Dataset entries:
==========

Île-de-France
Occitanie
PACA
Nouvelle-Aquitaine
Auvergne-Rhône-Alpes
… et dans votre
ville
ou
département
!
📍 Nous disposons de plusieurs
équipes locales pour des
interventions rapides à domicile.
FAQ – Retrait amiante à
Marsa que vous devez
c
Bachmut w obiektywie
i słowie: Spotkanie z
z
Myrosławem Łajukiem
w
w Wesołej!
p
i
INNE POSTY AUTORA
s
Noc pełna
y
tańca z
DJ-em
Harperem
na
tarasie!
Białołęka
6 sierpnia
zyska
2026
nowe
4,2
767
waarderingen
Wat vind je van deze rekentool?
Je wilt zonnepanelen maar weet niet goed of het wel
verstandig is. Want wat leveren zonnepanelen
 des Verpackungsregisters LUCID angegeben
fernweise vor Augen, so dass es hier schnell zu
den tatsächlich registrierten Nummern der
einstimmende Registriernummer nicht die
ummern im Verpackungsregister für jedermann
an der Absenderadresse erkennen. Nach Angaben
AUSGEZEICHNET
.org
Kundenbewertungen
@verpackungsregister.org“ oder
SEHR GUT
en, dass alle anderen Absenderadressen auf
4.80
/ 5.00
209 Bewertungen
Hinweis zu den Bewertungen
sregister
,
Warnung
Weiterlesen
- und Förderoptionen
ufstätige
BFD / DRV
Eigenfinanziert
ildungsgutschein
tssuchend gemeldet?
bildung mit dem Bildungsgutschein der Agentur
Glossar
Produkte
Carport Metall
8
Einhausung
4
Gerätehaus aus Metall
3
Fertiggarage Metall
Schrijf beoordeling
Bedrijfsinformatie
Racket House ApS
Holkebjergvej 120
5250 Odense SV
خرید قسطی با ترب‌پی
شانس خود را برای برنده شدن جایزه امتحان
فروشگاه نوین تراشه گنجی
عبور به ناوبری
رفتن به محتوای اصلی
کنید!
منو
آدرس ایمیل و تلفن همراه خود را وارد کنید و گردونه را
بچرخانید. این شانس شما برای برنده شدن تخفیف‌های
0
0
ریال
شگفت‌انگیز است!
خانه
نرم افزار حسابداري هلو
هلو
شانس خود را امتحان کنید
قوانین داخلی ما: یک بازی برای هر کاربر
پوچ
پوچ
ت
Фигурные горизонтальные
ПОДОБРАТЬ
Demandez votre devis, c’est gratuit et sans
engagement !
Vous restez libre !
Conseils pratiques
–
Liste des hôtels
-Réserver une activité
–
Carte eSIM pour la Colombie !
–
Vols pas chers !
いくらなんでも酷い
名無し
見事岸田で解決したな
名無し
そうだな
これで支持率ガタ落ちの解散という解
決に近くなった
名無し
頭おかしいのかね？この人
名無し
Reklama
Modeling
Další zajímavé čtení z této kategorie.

==========

Your assignment
Reproduce the entries word for word from the first line through the line that contains "آدرس ایمیل و", including both of those lines.

Task output
Île-de-France
Occitanie
PACA
Nouvelle-Aquitaine
Auvergne-Rhône-Alpes
… et dans votre
ville
ou
département
!
📍 Nous disposons de plusieurs
équipes locales pour des
interventions rapides à domicile.
FAQ – Retrait amiante à
Marsa que vous devez
c
Bachmut w obiektywie
i słowie: Spotkanie z
z
Myrosławem Łajukiem
w
w Wesołej!
p
i
INNE POSTY AUTORA
s
Noc pełna
y
tańca z
DJ-em
Harperem
na
tarasie!
Białołęka
6 sierpnia
zyska
2026
nowe
4,2
767
waarderingen
Wat vind je van deze rekentool?
Je wilt zonnepanelen maar weet niet goed of het wel
verstandig is. Want wat leveren zonnepanelen
 des Verpackungsregisters LUCID angegeben
fernweise vor Augen, so dass es hier schnell zu
den tatsächlich registrierten Nummern der
einstimmende Registriernummer nicht die
ummern im Verpackungsregister für jedermann
an der Absenderadresse erkennen. Nach Angaben
AUSGEZEICHNET
.org
Kundenbewertungen
@verpackungsregister.org“ oder
SEHR GUT
en, dass alle anderen Absenderadressen auf
4.80
/ 5.00
209 Bewertungen
Hinweis zu den Bewertungen
sregister
,
Warnung
Weiterlesen
- und Förderoptionen
ufstätige
BFD / DRV
Eigenfinanziert
ildungsgutschein
tssuchend gemeldet?
bildung mit dem Bildungsgutschein der Agentur
Glossar
Produkte
Carport Metall
8
Einhausung
4
Gerätehaus aus Metall
3
Fertiggarage Metall
Schrijf beoordeling
Bedrijfsinformatie
Racket House ApS
Holkebjergvej 120
5250 Odense SV
خرید قسطی با ترب‌پی
شانس خود را برای برنده شدن جایزه امتحان
فروشگاه نوین تراشه گنجی
عبور به ناوبری
رفتن به محتوای اصلی
کنید!
منو
آدرس ایمیل و تلفن همراه خود را وارد کنید و گردونه را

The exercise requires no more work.